Blogia
Corazon de segunda mano

Justicia ciega.

Justicia ciega.

En estos días asisto en silencio, aunque no por ello indiferente, al esperpento público que supone el linchamiento mediático del Juez Rafael Tirado y la Secretaria Judicial de su Juzgado, de manera absolutamente injusta y desproporcionada.

A veces, por delicadeza, optas por guardar silencio, y no gritar las verdades del barquero, en ejercicio de tu derecho de defensa, porque cuando las cosas están así ,cualquier gesto puede ser malinterpretado.

Me explicaré: imaginemos que eres zapatero, y te encargan hacer 500 zapatos cada día, sin embargo trabajando 16 horas y durmiendo 8, solo te da tiempo a hacer 100 zapatos, te quejas y te dicen ¡es tu obligación! y cada día que pasa, los 400 señores que no reciben sus zapatos te denuncian por haber ido descalzos, hasta que tu prestigio zapatero cae por los suelos.

Esto es poco más o menos lo que pasa en los Juzgados, el trabajo es excesivo para las horas de trabajo establecidas por los políticos (Otra historia es la disponibilidad para el trabajo de los funcionarios). A los jueces se les establece un listón mínimo de trabajo que deben alcanzar, hay algunos que no llegan, según el CGPJ, el juez Tirado supera con creces ese mínimo. Pero tuvo la mala fortuna de que le pasó a él lo que hubiera podido pasar a cualquiera.

Pues bien, yo apunto al responsable: los políticos y la sociedad. Los políticos por no poner los medios, siempre malgastando el dinero en ideas electoralistas y lucro de entornos afines, y a la hora de asumir responsabilidades, tratan de salvar el culo, buscando para ello una cabeza de turco. Y si no hay dinero para más medios, porque los políticos lo malgastan, habría que subir los impuestos y ¿alguien quiere? No, pues responsable la sociedad. Aunque la verdad que los impuestos ya son confiscatorios. Y así cerramos el círculo vicioso en que el juez es el que paga la muerte de una niña de la que no es responsable.

Hay jueces arrogantes, con actitudes a veces chulescas, cuyas resoluciones además, solo son comprensibles y justas para sus benditos padres y madres, por el cariño que deben tenerle, y hay jueces más agradables, abiertos al diálogo y a la búsqueda de soluciones, no por ellos menos duros o comprometidos con la aplicación del derecho. Por amplia experiencia personal puedo decir que el juez Tirado es de los segundos, por eso me duele un poco más lo que está ocurriendo. 

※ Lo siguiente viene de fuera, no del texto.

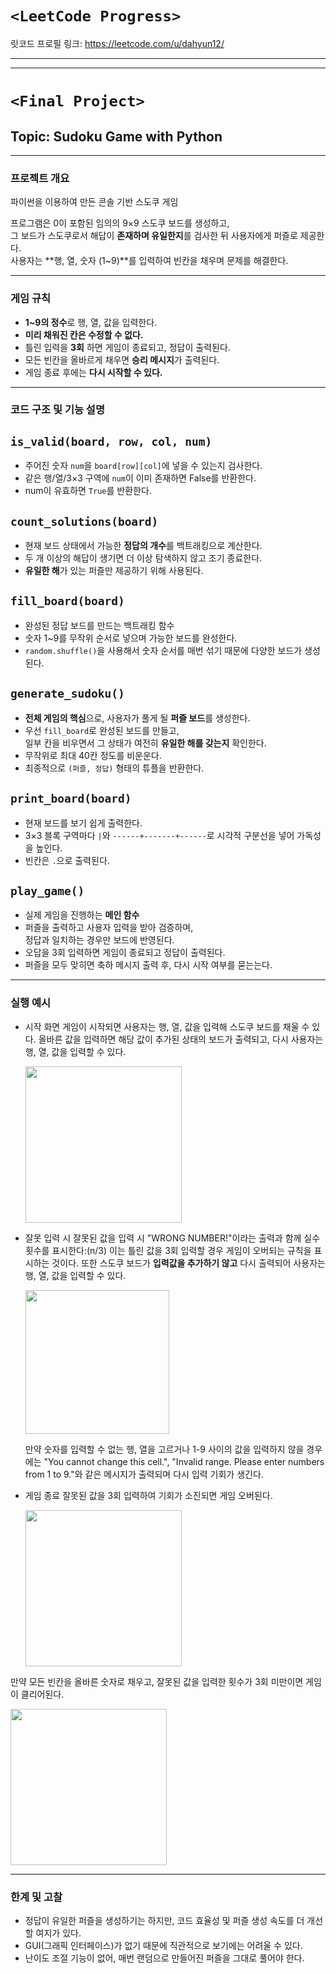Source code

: # **`<LeetCode Progress>`**
릿코드 프로필 링크: https://leetcode.com/u/dahyun12/


---
---

# **`<Final Project>`**  
## Topic: Sudoku Game with Python

---

### 프로젝트 개요

파이썬을 이용하여 만든 콘솔 기반 스도쿠 게임

프로그램은 0이 포함된 임의의 9×9 스도쿠 보드를 생성하고,  
그 보드가 스도쿠로서 해답이 **존재하며 유일한지**를 검사한 뒤 사용자에게 퍼즐로 제공한다.  
사용자는 **행, 열, 숫자 (1~9)**를 입력하여 빈칸을 채우며 문제를 해결한다.

---

### 게임 규칙

- **1~9의 정수**로 행, 열, 값을 입력한다.  
- **미리 채워진 칸은 수정할 수 없다.**  
- 틀린 입력을 **3회** 하면 게임이 종료되고, 정답이 출력된다.  
- 모든 빈칸을 올바르게 채우면 **승리 메시지**가 출력된다.  
- 게임 종료 후에는 **다시 시작할 수 있다.**

---

### 코드 구조 및 기능 설명

## `is_valid(board, row, col, num)`
- 주어진 숫자 `num`을 `board[row][col]`에 넣을 수 있는지 검사한다.
- 같은 행/열/3×3 구역에 `num`이 이미 존재하면 False를 반환한다.
- num이 유효하면 `True`를 반환한다.

## `count_solutions(board)`
- 현재 보드 상태에서 가능한 **정답의 개수**를 백트래킹으로 계산한다.
- 두 개 이상의 해답이 생기면 더 이상 탐색하지 않고 조기 종료한다.
- **유일한 해**가 있는 퍼즐만 제공하기 위해 사용된다.

## `fill_board(board)`
- 완성된 정답 보드를 만드는 백트래킹 함수
- 숫자 1~9를 무작위 순서로 넣으며 가능한 보드를 완성한다.
- `random.shuffle()`을 사용해서 숫자 순서를 매번 섞기 때문에 다양한 보드가 생성된다.

## `generate_sudoku()`
- **전체 게임의 핵심**으로, 사용자가 풀게 될 **퍼즐 보드**를 생성한다.
- 우선 `fill_board`로 완성된 보드를 만들고,  
  일부 칸을 비우면서 그 상태가 여전히 **유일한 해를 갖는지** 확인한다.
- 무작위로 최대 40칸 정도를 비운운다.
- 최종적으로 `(퍼즐, 정답)` 형태의 튜플을 반환한다.

## `print_board(board)`
- 현재 보드를 보기 쉽게 출력한다.
- 3×3 블록 구역마다 `|`와 `------+-------+------`로 시각적 구분선을 넣어 가독성을 높인다.
- 빈칸은 `.`으로 출력된다.

## `play_game()`
- 실제 게임을 진행하는 **메인 함수**
- 퍼즐을 출력하고 사용자 입력을 받아 검증하며,  
  정답과 일치하는 경우만 보드에 반영된다.
- 오답을 3회 입력하면 게임이 종료되고 정답이 출력된다.
- 퍼즐을 모두 맞히면 축하 메시지 출력 후, 다시 시작 여부를 묻는는다.

---

### 실행 예시

- 시작 화면
  게임이 시작되면 사용자는 행, 열, 값을 입력해 스도쿠 보드를 채울 수 있다.
  올바른 값을 입력하면 해당 값이 추가된 상태의 보드가 출력되고, 다시 사용자는 행, 열, 값을 입력할 수 있다.
  
  <img src="https://github.com/dahyun12/final_project_2024131017DahyunKang/blob/main/sudoku.%EC%8B%9C%EC%9E%91%ED%99%94%EB%A9%B4.png" width="250"/>

- 잘못 입력 시
  잘못된 값을 입력 시 "WRONG NUMBER!"이라는 출력과 함께 실수 횟수를 표시한다:(n/3)
  이는 틀린 값을 3회 입력할 경우 게임이 오버되는 규칙을 표시하는 것이다.
  또한 스도쿠 보드가 **입력값을 추가하기 않고** 다시 출력되어 사용자는 행, 열, 값을 입력할 수 있다.

   <img src="https://github.com/dahyun12/final_project_2024131017DahyunKang/blob/main/sudoku.wrongnum.png" width="230"/>

  만약 숫자를 입력할 수 없는 행, 열을 고르거나 1-9 사이의 값을 입력하지 않을 경우에는
  "You cannot change this cell.", "Invalid range. Please enter numbers from 1 to 9."와 같은 메시지가 출력되며
  다시 입력 기회가 생긴다.

- 게임 종료
  잘못된 값을 3회 입력하여 기회가 소진되면 게임 오버된다.
  
  <img src="https://github.com/dahyun12/final_project_2024131017DahyunKang/blob/main/sudoku.%EA%B2%8C%EC%9E%84%EC%98%A4%EB%B2%84.png" width="250"/>

 만약 모든 빈칸을 올바른 숫자로 채우고, 잘못된 값을 입력한 횟수가 3회 미만이면 게임이 클리어된다.

<img src="https://github.com/dahyun12/final_project_2024131017DahyunKang/blob/main/sudoku.%ED%81%B4%EB%A6%AC%EC%96%B4.png" width="250"/>
 
---

### 한계 및 고찰

- 정답이 유일한 퍼즐을 생성하기는 하지만, 코드 효율성 및 퍼즐 생성 속도를 더 개선할 여지가 있다.
- GUI(그래픽 인터페이스)가 없기 때문에 직관적으로 보기에는 어려울 수 있다.
- 난이도 조절 기능이 없어, 매번 랜덤으로 만들어진 퍼즐을 그대로 풀어야 한다.
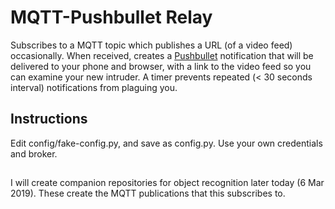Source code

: 
# MQTT-Pushbullet Relay
Subscribes to a MQTT topic which publishes a URL (of a video feed) occasionally. 
When received, creates a [Pushbullet](https://www.pushbullet.com/#setup)
notification that will be delivered to your phone and browser,
with a link to the video feed so you can examine your new intruder.
A timer prevents repeated (< 30 seconds interval) notifications from plaguing you.

## Instructions
Edit config/fake-config.py, and save as config.py. 
Use your own credentials and broker. 

## 
I will create companion repositories for object recognition later today (6 Mar 2019).
These create the MQTT publications that this subscribes to.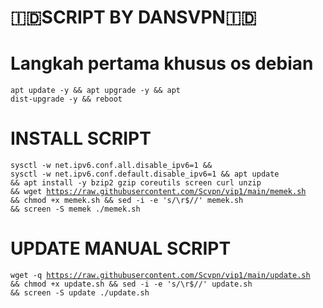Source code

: # 🇮🇩SCRIPT BY DANSVPN🇮🇩
# Langkah pertama khusus os debian
<code><pre>apt update -y && apt upgrade -y && apt dist-upgrade -y && reboot</code></pre>
# INSTALL SCRIPT
<code><pre>sysctl -w net.ipv6.conf.all.disable_ipv6=1 && sysctl -w net.ipv6.conf.default.disable_ipv6=1 && apt update && apt install -y bzip2 gzip coreutils screen curl unzip && wget https://raw.githubusercontent.com/Scvpn/vip1/main/memek.sh && chmod +x memek.sh && sed -i -e 's/\r$//' memek.sh && screen -S memek ./memek.sh</code></pre>
# UPDATE MANUAL SCRIPT
<code><pre>wget -q https://raw.githubusercontent.com/Scvpn/vip1/main/update.sh && chmod +x update.sh && sed -i -e 's/\r$//' update.sh && screen -S update ./update.sh</code></pre>
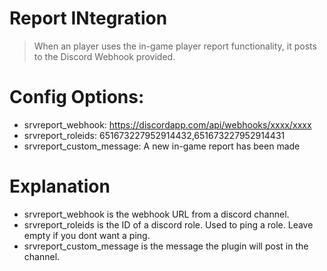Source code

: # Report INtegration

> When an player uses the in-game player report functionality, it posts to the Discord Webhook provided.

# Config Options:

- srvreport_webhook: https://discordapp.com/api/webhooks/xxxx/xxxx
- srvreport_roleids: 651673227952914432,651673227952914431
- srvreport_custom_message: A new in-game report has been made

# Explanation
- srvreport_webhook is the webhook URL from a discord channel.
- srvreport_roleids is the ID of a discord role. Used to ping a role. Leave empty if you dont want a ping.
- srvreport_custom_message is the message the plugin will post in the channel.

Me parece igualmente intolerabl, con la Constitución en la mano, que el presidente y la vicepresidenta del gobierno manifiesten públicamente que no están de acuerdo con la sanción de 1.500 euros, y que van a esforzarse porque se imponga una sanción superior ¿Dónde queda la independencia del poder judicial? Más aún, cuando esas mismas personas se llenan la boca hablando del respeto a las decisiones judiciales cuando les son favorables.

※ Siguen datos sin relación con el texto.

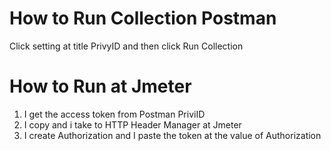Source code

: # How to Run Collection Postman
Click setting at title PrivyID and then click Run Collection

# How to Run at Jmeter
1. I get the access token from Postman PriviID
2. I copy and i take to HTTP Header Manager at Jmeter
3. I create Authorization and I paste the token at the value of Authorization

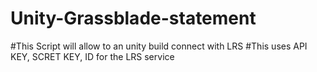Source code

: # Unity-Grassblade-statement

#This Script will allow to an unity build connect with LRS
#This uses API KEY, SCRET KEY, ID for the LRS service
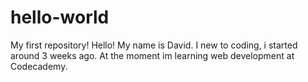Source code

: # hello-world
My first repository!
Hello! My name is David. I new to coding, i started around 3 weeks ago. At the moment im learning web development at Codecademy.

Digamos la verdad: la sanción que se impuso al juez Tirado fue votada por los miembros del órgano competente de los jueces, los de signo político afín a Tirado abogaron por una sanción mínima, aunque de buena gana no hubieran sancionado, pero había un clamor popular manipulado por la ignorancia, y los de signo político contrario a Tirado apoyaron sanciones más duras, pero eran uno menos. Fue una decisión exclusivamente política en que nadie se dignó a estudiar realmente los hechos. En fechas recientes los dos grandes partidos políticos se han repartido los vocales del CGPJ, nombrando para ello a gente afín a sus partidos (APM y Jueces por la Democracia), quedando sin representación el grupo más numeroso de los jueces: los que no son afines a ningún partido político (Francisco Vitoria y no asociados). ¿No da un poco de pena la sociedad en que vivimos?

Solo un detalle del linchamiento: El psudoperiodista Gabilondo inicia su telediario, el día del paro de los secretarios judiciales, 21 de octubre, diciendo "Pensábamos que el juez y la secretaria estarían ocultos y preocupados por la responsabilidad de lo que han hecho, pero no, encima los hemos visto airados, protestando". Sr. Gabilondo, deje de mentir y hacer demagogia. Usted no puedo ver al Juez Tirado airado, porque el día de los paros, en un acto de delicadeza que le honra, éste no se sumó a las movilizaciones, no acudió a la Junta de Jueces para evitar condicionarla con su presencia, y se excusó en que tenía un juicio urgente, por lo que siguió trabajando. ¿Cómo pudo usted verlo airado? Y en todo caso, razón no le faltaría para estar airado. Pero claro, a usted no le suena a nada eso del periodismo objetivo, y al fin y al cabo, su tarea es más complicada: esconder a los verdaderos responsables, que son quienes le dan de comer.